- Balancing right against wrong is a difficult challenge. But at some point in our lives, common sense must prevail. Nicholas Berg died at the hands of a vicious serial killer. To have any mercy for that killer is a sign of sheer stupidity. So it is for Nicholas Berg that I feel honor must be bestowed upon him after hearing of his father’s relentless pacifism of which only disgraced his son’s memory. -
In the spring of 2004, Islamic terrorists kidnapped Nicholas Berg while in Iraq seeking engineering work. The events that followed horrified every sane person on the planet. In May of 2004, Abu Musab al-Zarqawi beheaded Nick Berg. While beheadings are a common form of assassination in the Middle East, this event marked a first in terrorist history; the Islamic militants chose to video tape the beheading and release it on the Internet for public viewing. Zarqawi stated that Nickolas Berg’s murder was revenge for the abuses by the American military at Abu Ghraib prison. The beheading was a despicable event, and greatly saddened everyone around the world. But what I personally found to be even more offensive than seeing Nicholas Berg executed for no other reason than being an American, was in hearing his father denounce al-Zarqawi’s death.

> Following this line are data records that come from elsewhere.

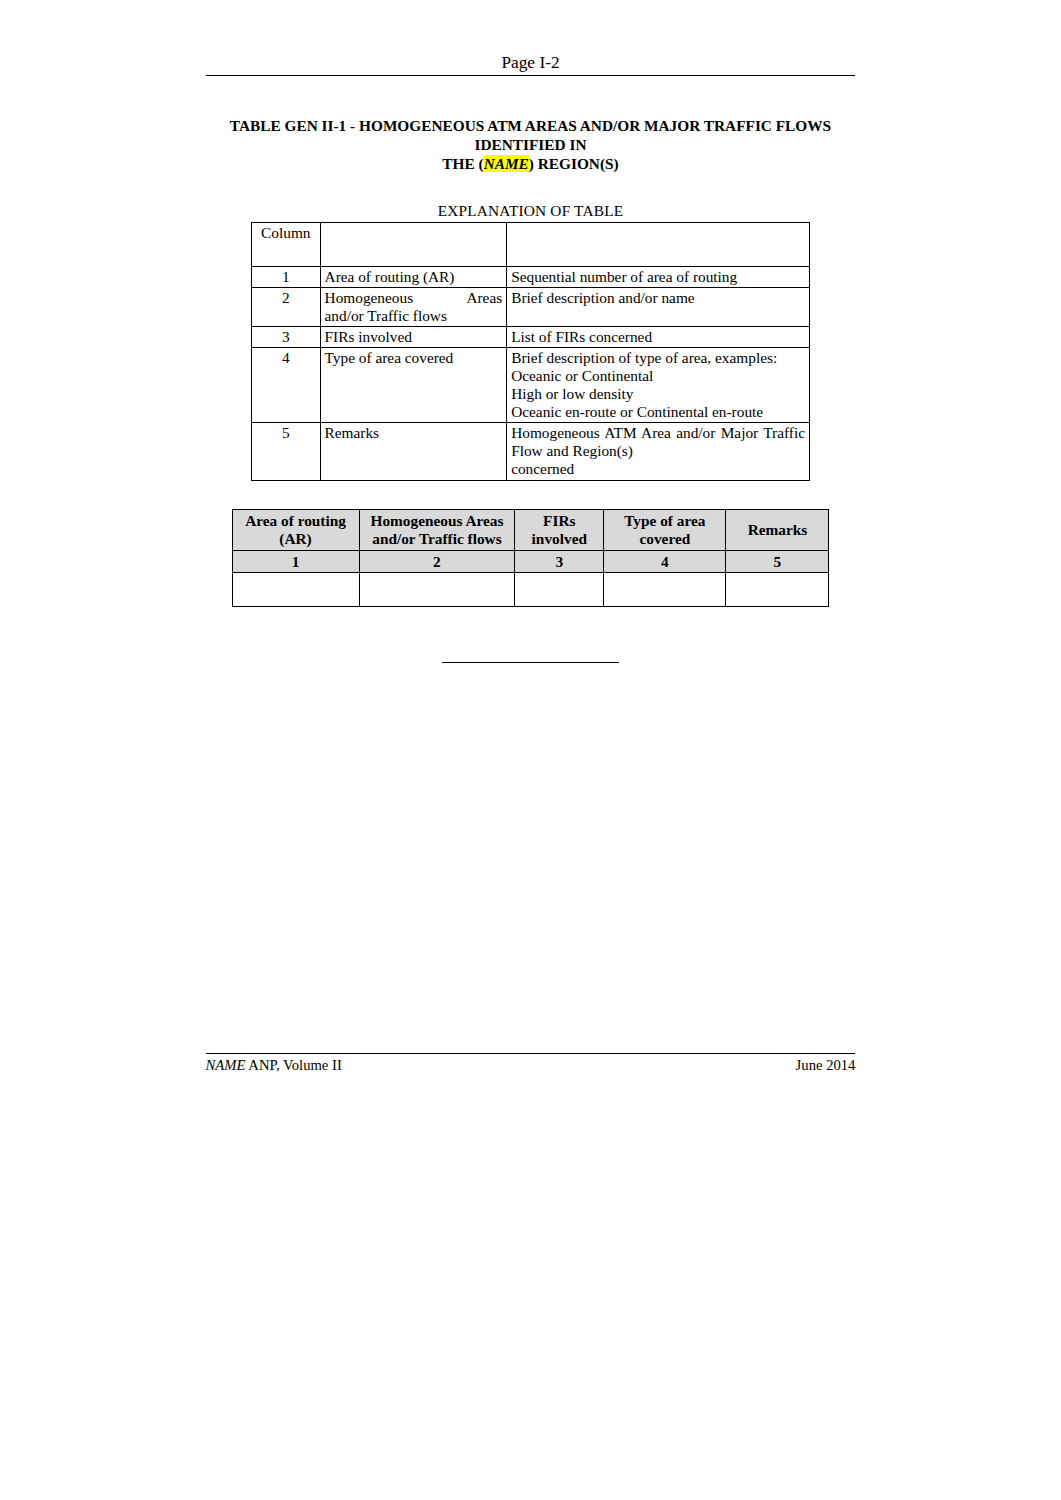Page I-2
TABLE GEN II-1 - HOMOGENEOUS ATM AREAS AND/OR MAJOR TRAFFIC FLOWS IDENTIFIED IN
THE (NAME) REGION(S)
EXPLANATION OF TABLE
| Column | | |
| 1 | Area of routing (AR) | Sequential number of area of routing |
| 2 | Homogeneous Areas and/or Traffic flows | Brief description and/or name |
| 3 | FIRs involved | List of FIRs concerned |
| 4 | Type of area covered | Brief description of type of area, examples: Oceanic or Continental High or low density Oceanic en-route or Continental en-route |
| 5 | Remarks | Homogeneous ATM Area and/or Major Traffic Flow and Region(s) concerned |
| Area of routing (AR) | Homogeneous Areas and/or Traffic flows | FIRs involved | Type of area covered | Remarks |
| --- | --- | --- | --- | --- |
| 1 | 2 | 3 | 4 | 5 |
NAME ANP, Volume II
June 2014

On June 7, 2006, a little more than two years after the video tapped beheading of an innocent Nick Berg, American troops captured Abu Musab al-Zarqawi by dropping two 500-pound guided missiles from an F-16C jet into his safe house. Fortunately, for the world, he died during that attempted capture.
To understand the evil that al-Zarqawi represented one only need look at the list of attacks he orchestrated throughout the Middle East during his 7-year reign of terror. A documented list of Abu Musab al-Zarqawi’s historic record of murder and more murder is available throughout the Internet. A check on his Wikipedia entry would be an excellent starting point. (http://en.wikipedia.org/wiki/Abu_Musab_al-Zarqawi ).

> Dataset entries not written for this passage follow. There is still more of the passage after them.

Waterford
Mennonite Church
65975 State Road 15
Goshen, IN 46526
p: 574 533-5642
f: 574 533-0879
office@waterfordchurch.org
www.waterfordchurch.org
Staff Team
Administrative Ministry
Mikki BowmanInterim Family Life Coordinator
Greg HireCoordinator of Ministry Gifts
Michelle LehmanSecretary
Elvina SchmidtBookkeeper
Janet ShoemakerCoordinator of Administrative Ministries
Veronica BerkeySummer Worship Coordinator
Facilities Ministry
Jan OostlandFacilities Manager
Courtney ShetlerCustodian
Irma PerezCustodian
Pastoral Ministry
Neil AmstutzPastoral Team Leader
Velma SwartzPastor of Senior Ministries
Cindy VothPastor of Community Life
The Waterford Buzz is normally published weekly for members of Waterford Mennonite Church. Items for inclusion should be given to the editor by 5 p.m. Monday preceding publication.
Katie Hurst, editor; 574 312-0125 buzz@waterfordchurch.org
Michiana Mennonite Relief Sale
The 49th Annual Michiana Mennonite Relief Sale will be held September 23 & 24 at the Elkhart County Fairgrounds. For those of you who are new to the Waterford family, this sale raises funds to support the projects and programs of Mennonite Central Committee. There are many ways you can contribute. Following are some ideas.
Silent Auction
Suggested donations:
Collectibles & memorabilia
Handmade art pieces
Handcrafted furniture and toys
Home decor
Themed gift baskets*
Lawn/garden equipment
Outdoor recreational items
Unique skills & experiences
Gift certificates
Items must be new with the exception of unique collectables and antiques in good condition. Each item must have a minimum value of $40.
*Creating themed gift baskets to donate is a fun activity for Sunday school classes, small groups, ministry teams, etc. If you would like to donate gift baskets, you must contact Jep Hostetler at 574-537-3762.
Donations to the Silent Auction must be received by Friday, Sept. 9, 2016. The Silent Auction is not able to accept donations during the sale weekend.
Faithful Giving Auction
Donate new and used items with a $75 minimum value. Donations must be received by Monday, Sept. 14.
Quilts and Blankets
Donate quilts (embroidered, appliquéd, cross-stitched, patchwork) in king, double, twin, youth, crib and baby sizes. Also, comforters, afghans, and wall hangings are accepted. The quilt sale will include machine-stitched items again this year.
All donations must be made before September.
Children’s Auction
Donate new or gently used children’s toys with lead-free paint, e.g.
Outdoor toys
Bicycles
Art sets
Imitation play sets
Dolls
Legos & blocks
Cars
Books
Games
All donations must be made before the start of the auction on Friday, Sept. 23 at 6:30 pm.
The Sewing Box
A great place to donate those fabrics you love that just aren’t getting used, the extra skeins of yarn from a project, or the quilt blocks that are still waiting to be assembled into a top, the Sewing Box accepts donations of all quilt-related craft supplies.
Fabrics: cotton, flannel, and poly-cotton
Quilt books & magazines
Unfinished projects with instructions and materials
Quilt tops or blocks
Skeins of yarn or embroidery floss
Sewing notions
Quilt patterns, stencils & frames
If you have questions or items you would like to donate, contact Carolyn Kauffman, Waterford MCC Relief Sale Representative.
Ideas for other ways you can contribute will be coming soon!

The day after al-Zarqawi was killed by American forces, Nicholas Berg’s father was interviewed on various television networks. To most people, if a vicious serial killer, cum terrorist, beheaded their son they would rejoice with word of the butcher’s death. But Nick’s father, Michael Berg, instead denounced al-Zarqawi’s death.
Michael Berg is a well-known anti-war activist. I understand what could motivate someone to be a pacifist. I often am disgusted myself with acts of war. However, most people are sensible enough to understand that those who attack others with a litany of violence must be captured by whatever means. What al-Zarqawi did to Michael Berg’s son was inhumane. The terrorist bombings that al-Zarqawi masterminded against other Muslims throughout the Middle East was cowardly and demanded his capture and eventual execution for crimes against humanity.

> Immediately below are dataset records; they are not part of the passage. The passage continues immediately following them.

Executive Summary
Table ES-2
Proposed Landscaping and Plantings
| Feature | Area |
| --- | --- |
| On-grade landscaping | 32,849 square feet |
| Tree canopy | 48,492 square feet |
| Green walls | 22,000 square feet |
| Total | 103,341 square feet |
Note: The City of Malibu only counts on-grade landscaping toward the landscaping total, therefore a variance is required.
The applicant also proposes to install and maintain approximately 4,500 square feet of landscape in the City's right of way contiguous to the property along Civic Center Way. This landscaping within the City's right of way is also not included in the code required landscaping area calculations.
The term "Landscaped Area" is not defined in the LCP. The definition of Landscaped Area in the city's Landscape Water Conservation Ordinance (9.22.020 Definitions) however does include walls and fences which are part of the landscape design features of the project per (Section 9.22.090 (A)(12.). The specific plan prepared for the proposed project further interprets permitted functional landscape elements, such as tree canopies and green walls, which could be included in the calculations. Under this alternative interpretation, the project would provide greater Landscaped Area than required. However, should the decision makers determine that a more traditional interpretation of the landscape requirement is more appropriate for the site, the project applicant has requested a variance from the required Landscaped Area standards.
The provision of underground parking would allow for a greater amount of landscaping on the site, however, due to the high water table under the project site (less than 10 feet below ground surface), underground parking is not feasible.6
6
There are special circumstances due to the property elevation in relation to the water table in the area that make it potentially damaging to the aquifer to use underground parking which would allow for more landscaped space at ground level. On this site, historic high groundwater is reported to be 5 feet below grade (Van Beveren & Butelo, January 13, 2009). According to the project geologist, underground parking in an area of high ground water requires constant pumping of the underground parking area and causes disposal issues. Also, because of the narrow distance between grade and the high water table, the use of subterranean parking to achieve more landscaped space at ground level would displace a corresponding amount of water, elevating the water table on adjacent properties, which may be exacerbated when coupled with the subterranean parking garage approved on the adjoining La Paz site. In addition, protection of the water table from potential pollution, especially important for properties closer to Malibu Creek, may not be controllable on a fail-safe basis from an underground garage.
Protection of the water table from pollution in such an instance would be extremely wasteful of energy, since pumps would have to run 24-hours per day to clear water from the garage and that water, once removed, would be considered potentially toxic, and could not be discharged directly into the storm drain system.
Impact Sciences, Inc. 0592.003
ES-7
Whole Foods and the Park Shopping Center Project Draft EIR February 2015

In an interview on CNN, Soledad O’Brien asked Michael Berg about how he felt regarding al-Zarqawi’s death. To me, what Mr. Berg said was an insult to the memory of his son. He said, “Well, my reaction is I'm sorry whenever any human being dies. Zarqawi is a human being. He has a family who are reacting just as my family reacted when Nick was killed, and I feel bad for that. I feel doubly bad, though, because Zarqawi is also a political figure, and his death will reignite yet another wave of revenge, and revenge is something that I do not follow, that I do not ask for, that I do not wish for against anybody. And it can't end the cycle. As long as people use violence to combat violence, we will always have violence. … Well, you shouldn't be surprised, because I have never indicated anything but forgiveness and peace in any interview on the air.”
If the only act of violence al-Zarqawi committed had been to murder his son in order to avenge the physical abuses that occurred at the Abu Ghraib prison, there might be some merit to what Mr. Berg is saying. However, that was not al-Zarqawi’s only offense. Abu Musab al-Zarqawi had masterminded many terrorist attacks. Some of which were so severe and so unwarranted that his own people ultimately led American and coalition troops to him. For Michael Berg to be sad at al-Zarqawi’s death shows he is a man with no sense, no understanding between what is right, and what is wrong. I feel bad for Nicholas Berg. I feel he deserved a better more loving parent. And I wish all to remember his death and to feel relieved by the capture and subsequent death of Abu Musab al-Zarqawi.